彼女はひとり早く登校して便所掃除をしていたのである。
彼女は久邇宮家の第一王女で14歳の良子(ながこ)であった。
むろんその行為を止められたのだが「私が好きでやってることですから」と言ってきかなかった。
ある日、節子皇后は直々に学習院女学部を訪問した。
慌て騒ぐ女学生の中でひとりまっすぐ前を向いたまま習字をする女生徒がいた。良子である。
皇后は彼女ともうふたりを応接室に呼んだのである。
もうふたりは梨本宮方子と一条朝子であった。
皇后は三人の手を見た。ふたりはしなやかで綺麗な手をしているのに良子の手は荒れて真っ赤であった。
皇后はその理由を聞いて微笑みながら「明日からは便所掃除禁止よ。そんなささくれた手で赤子を抱いたら一大事」と言うのであった。

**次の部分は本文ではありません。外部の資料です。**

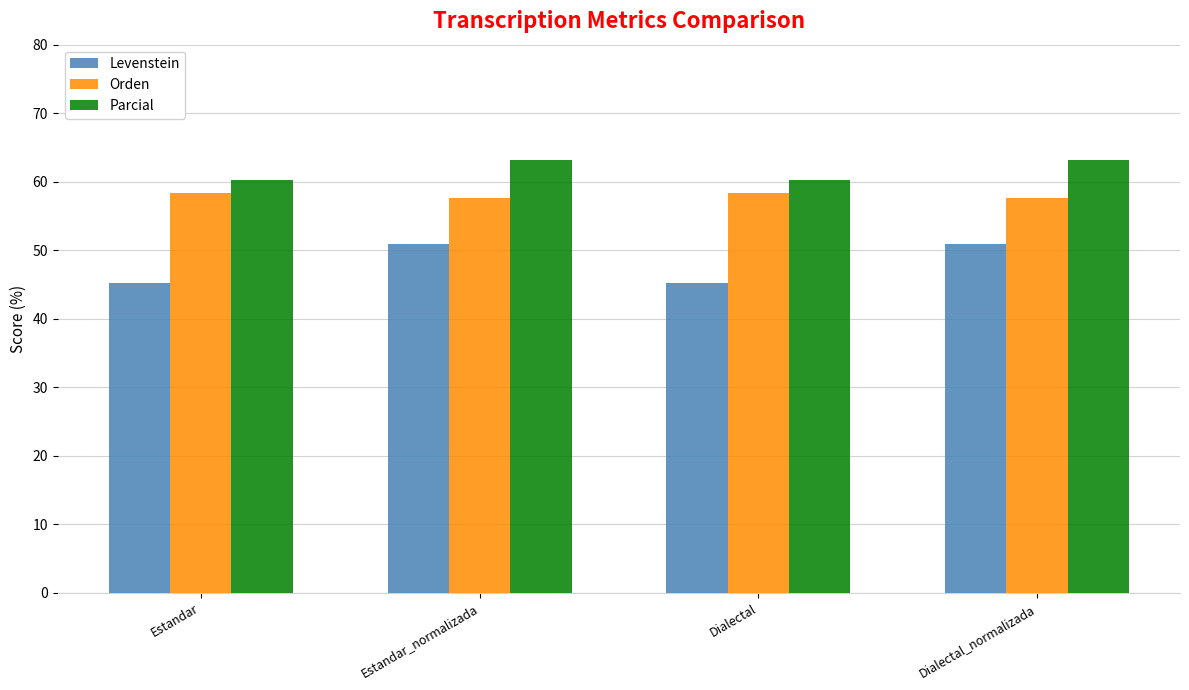

What is the approximate value of Orden at Dialectal?

58.3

その日から貞明皇后は久邇宮良子について調べ上げやはりこの子だと決意する。
皇后は杉浦重剛を呼び久邇宮良子が妃になるための教育を頼んだのである。
それは裕仁の婚礼を政治に使われたくないという思いからだった。
久邇宮良子女王が殿下のお妃に内定したとの報は古稀庵にいた山縣有朋に届いた。
長州藩の山縣は皇太子のお妃が薩摩のつながりであることに立腹した。
(はああ、そういうことなのか)
長州藩の血と涙があって今の日本国がある。薩摩に縁の深い久邇宮から皇后が誕生すればまた薩摩がのさばり出す。
なにがなんでもこの内定は阻止だと山縣有朋は考えた。
東宮御学問所の講話の後、杉浦重剛は殿下に「野口ゆかとの会見」をお願いした。
東宮御所内の庭(だと思しき)で裕仁は野口ゆか氏を待っていた。
しかし杉浦氏、というか皇后がほんとうに会わせたいと計画した人物は他ならぬ良子であったのだ。

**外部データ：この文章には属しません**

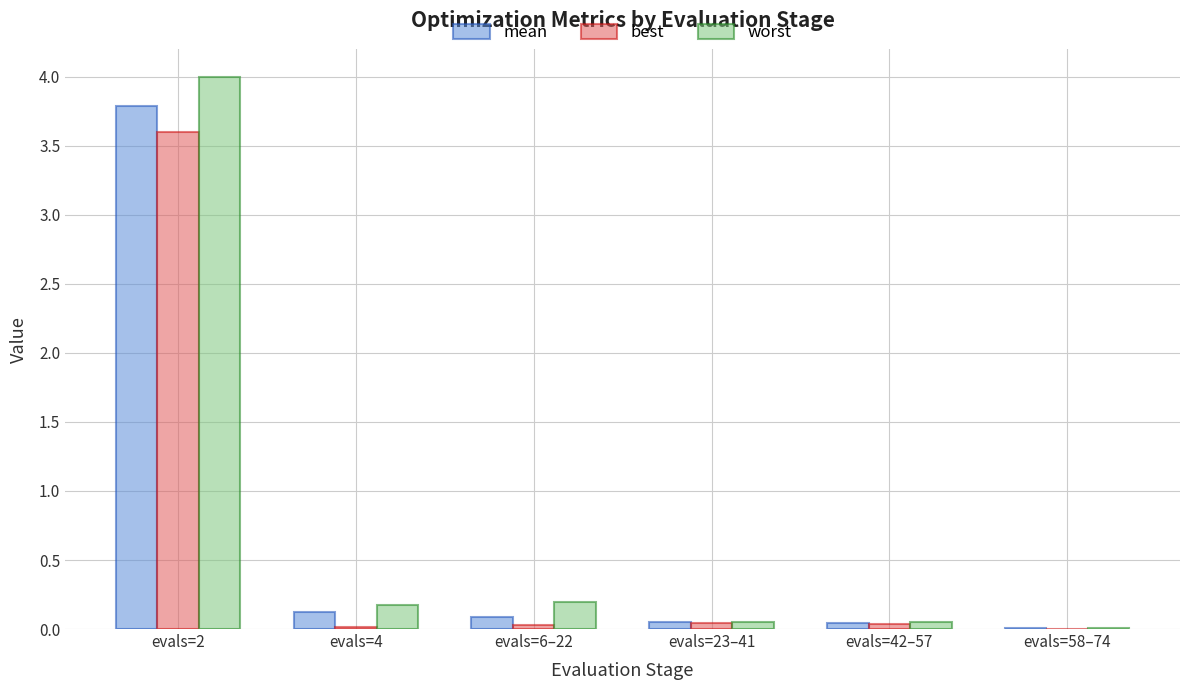

Does the chart contain stacked bars?

No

野口ゆかは以前裕仁が通っていた華族女学校の付属幼稚園に勤めていたのである。
そして久邇宮良子にもそこで何度か会っていたのだった。
良子は御所の庭に咲くひなげしを見て喜んだ。
「これは雑草」と良子が言うのを裕仁は「いえ、雑草と言う草はないのです。どんな草にも名前があります。たとえば・・・」と教えていくのだった。